Training pipeline of the machine learning model development, which includes three steps; Step 1 EMG to motion prediction; Step 2 motion to healing outcome; Step 3 EMG to healing outcome with model recalibration

Several machine learning approaches were selected and evaluated. Considering the non-linear relationships between EMG signals, hand motions, and simulated healing outcomes, Random Forest (RF) and K-Nearest Neighbour (KNN) were chosen for evaluation. In addition, as the collected data are sequential, Recurrent Neural Network (RNN), Convolutional Neural Network (CNN), and Long Short-Term Memory (LSTM) networks were also considered.

During training, cross-validation was employed to mitigate bias and overfitting while enhancing model reliability and robustness. To optimize model performance, each model used cross validation in three folds and underwent structured hyperparameter tuning. For RF, grid search was conducted over the number of estimators (50, 100, 200), maximum tree depth (5, 10, 20), and minimum samples per split (0.01–0.1). The KNN model was optimized by selecting the number of neighbours (1–20) that minimized root mean square error (RMSE). For deep learning models, key parameters including number of layers (1–3), hidden units per layer (32–128), learning rate (1e-4–1e-2), batch size (16–64), and activation function (ReLU, tanh) were tuned. Dropout rates (0.1–0.5) and optimizers (Adam, RMSprop) were also considered. Early stopping criteria were applied to prevent overfitting, and model convergence was monitored via validation loss curves.
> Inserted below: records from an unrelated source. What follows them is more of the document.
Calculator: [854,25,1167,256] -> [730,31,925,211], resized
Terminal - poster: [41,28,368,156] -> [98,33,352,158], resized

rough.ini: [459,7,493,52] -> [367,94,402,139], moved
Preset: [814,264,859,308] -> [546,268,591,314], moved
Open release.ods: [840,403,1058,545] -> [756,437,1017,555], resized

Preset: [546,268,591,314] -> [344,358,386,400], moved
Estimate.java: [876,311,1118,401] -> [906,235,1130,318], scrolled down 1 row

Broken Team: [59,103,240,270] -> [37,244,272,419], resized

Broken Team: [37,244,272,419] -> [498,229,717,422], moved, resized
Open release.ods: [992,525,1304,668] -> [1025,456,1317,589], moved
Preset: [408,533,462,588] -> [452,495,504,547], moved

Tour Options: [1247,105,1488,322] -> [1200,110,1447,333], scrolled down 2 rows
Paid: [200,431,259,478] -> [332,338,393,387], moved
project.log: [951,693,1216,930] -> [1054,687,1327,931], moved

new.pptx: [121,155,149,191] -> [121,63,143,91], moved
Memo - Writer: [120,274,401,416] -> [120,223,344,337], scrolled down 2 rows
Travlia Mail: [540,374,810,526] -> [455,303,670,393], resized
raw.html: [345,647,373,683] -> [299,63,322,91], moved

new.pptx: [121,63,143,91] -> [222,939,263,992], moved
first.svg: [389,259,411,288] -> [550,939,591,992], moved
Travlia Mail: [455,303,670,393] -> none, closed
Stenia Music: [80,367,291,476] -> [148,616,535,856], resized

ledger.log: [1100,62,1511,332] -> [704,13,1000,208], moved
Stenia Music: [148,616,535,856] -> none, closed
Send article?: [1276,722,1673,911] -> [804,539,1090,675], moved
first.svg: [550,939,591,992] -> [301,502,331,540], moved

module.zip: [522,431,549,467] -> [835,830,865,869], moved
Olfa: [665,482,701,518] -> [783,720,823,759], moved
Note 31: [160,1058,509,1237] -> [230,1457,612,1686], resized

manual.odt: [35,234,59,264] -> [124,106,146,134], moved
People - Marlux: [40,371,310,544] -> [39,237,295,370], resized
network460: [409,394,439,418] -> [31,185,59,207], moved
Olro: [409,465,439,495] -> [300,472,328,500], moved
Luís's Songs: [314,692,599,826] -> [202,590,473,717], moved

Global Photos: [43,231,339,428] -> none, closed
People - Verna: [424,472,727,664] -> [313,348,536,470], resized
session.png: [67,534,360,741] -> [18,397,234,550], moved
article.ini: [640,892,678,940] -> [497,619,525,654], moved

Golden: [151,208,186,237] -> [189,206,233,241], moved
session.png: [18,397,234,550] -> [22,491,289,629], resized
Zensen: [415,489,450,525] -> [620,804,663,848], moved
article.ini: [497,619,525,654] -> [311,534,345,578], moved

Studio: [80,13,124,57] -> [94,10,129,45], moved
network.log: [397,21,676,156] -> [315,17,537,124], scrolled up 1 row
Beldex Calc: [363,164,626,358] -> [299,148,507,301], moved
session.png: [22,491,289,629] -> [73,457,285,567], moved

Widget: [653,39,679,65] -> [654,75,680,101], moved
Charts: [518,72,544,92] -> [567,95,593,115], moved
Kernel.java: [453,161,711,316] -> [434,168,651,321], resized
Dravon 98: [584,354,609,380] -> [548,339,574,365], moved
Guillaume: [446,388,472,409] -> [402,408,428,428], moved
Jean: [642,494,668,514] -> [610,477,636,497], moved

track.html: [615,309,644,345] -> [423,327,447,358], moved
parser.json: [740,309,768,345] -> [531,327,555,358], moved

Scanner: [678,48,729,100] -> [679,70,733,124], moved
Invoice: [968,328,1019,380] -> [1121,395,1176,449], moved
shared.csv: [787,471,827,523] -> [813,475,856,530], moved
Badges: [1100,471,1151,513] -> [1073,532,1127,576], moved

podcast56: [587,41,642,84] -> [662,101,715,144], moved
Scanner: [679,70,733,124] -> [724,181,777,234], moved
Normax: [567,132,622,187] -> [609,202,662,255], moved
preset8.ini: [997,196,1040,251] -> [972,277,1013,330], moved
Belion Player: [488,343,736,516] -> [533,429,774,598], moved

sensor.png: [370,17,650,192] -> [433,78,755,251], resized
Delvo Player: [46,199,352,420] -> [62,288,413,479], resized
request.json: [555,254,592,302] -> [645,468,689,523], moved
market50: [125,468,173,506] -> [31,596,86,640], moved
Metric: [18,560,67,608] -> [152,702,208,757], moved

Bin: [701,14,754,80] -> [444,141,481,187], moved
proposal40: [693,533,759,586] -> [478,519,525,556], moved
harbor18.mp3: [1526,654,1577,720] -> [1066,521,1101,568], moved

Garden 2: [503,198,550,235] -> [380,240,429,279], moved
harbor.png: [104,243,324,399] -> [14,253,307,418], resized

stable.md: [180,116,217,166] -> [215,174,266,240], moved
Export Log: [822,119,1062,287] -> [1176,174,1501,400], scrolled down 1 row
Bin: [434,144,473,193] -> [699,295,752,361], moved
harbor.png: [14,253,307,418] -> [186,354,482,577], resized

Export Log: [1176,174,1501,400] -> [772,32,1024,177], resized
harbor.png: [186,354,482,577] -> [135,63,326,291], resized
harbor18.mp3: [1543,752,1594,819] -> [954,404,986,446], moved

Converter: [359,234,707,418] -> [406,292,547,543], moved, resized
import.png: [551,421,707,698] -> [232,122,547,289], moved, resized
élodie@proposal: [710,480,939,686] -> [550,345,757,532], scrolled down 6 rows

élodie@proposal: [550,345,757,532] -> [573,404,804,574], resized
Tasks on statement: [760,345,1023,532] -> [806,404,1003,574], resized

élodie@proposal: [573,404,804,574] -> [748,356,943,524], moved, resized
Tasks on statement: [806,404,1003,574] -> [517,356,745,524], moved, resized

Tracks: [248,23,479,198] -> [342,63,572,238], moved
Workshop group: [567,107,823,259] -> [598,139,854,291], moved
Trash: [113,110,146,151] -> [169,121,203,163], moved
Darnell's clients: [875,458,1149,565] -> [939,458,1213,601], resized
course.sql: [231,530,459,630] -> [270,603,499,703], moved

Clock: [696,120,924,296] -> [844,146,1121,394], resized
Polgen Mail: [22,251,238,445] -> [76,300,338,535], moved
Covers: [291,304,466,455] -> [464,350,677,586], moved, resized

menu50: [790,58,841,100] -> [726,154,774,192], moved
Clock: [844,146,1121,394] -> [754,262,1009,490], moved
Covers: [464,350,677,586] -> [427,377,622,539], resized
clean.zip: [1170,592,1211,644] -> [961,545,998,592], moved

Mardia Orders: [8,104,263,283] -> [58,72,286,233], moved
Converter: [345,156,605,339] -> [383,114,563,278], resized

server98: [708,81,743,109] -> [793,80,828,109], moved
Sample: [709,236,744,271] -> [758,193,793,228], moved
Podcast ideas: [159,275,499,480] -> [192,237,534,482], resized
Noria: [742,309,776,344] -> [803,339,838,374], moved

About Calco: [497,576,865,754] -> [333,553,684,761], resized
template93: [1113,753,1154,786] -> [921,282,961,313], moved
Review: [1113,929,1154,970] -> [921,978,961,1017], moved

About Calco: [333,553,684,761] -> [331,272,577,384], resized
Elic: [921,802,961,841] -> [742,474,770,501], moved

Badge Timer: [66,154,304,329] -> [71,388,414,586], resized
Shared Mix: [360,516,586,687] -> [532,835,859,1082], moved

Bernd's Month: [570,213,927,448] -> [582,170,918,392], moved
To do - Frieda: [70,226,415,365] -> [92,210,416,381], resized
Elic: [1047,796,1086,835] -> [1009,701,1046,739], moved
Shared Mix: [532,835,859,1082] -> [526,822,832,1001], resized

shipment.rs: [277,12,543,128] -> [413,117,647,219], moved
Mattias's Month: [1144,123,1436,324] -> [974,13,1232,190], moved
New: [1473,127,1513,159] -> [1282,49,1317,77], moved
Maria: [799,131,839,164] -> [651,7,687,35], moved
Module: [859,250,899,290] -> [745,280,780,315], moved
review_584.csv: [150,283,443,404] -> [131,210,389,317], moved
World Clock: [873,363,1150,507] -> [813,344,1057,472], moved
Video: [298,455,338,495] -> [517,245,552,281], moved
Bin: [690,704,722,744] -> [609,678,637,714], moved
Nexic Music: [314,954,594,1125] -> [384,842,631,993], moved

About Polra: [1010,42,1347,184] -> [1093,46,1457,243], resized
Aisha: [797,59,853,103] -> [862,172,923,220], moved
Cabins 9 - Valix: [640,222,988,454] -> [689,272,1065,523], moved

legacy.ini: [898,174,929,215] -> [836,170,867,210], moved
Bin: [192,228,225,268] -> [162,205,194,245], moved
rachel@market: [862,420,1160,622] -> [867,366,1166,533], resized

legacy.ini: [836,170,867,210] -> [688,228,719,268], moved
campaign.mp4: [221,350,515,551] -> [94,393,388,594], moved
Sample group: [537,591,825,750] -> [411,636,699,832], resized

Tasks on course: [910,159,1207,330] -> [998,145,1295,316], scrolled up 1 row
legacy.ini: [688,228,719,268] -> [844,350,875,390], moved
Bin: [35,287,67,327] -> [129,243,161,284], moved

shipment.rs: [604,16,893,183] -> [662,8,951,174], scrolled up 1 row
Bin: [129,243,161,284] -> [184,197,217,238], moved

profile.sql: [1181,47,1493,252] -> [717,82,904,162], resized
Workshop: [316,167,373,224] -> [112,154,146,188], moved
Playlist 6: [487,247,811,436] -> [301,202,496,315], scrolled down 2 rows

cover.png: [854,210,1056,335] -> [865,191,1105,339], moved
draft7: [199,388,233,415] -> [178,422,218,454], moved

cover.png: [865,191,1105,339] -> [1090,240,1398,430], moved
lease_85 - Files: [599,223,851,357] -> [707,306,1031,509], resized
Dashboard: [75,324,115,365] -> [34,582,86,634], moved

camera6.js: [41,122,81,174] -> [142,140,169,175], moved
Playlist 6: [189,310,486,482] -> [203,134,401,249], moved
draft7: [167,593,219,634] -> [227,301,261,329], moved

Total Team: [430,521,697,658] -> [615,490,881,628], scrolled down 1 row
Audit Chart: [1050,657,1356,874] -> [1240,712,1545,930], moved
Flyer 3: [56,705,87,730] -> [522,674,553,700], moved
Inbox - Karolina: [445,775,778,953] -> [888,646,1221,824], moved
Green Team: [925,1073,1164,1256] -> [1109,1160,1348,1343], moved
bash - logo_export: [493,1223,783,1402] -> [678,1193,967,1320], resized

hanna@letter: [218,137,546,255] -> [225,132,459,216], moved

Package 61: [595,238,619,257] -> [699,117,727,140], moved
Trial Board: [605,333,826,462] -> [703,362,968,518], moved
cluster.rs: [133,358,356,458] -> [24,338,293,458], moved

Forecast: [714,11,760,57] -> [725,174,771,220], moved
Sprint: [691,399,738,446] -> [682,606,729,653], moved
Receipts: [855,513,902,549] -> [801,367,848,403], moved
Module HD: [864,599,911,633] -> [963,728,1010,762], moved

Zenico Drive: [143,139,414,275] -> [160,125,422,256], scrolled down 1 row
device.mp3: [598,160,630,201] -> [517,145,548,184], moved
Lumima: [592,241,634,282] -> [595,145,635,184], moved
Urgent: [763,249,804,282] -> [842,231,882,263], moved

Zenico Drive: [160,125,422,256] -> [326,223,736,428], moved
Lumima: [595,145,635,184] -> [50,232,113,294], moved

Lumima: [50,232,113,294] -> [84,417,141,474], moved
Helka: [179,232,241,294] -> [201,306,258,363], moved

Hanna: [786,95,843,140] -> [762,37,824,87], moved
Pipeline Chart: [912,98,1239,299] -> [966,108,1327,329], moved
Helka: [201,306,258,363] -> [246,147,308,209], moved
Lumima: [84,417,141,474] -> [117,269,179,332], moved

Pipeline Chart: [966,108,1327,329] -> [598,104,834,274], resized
The step 1 model was also recalibrated with patient-specific EMG data via training new trees (for RF); appending new data to existing dataset (for KNN); proceeding transfer learning (for deep learning models) in step 3 to better predict hand motions. The model performance was tested using four independent testing datasets and evaluated by multiple metrics, including coefficient of determination (R²), root mean square error (RMSE), paired t-test p-value against ground truth, and Cohen’s d effect size. A detailed analysis and discussion of all statistical results can be found in ‘3.4. Statistical Analysis of Model Performance’.

Trial case

To evaluate the model’s real-world applicability, a trial case was conducted using one of the four independent testing datasets, representing a simulated patient. As described in previous sections, the most representative musculoskeletal model was selected based on the individual’s maximum grip strength. Musculoskeletal forces were computed and input into the DRF healing model to generate simulated healing outcomes. At the same time, the pre-trained machine learning model was fine-tuned using the volunteer’s EMG data. The personalised, fine-tuned model was then used to predict healing outcomes, which were subsequently compared with the FEM-based simulation results. This comparison aimed to validate the accuracy and reliability of the machine learning model within a realistic clinical scenario.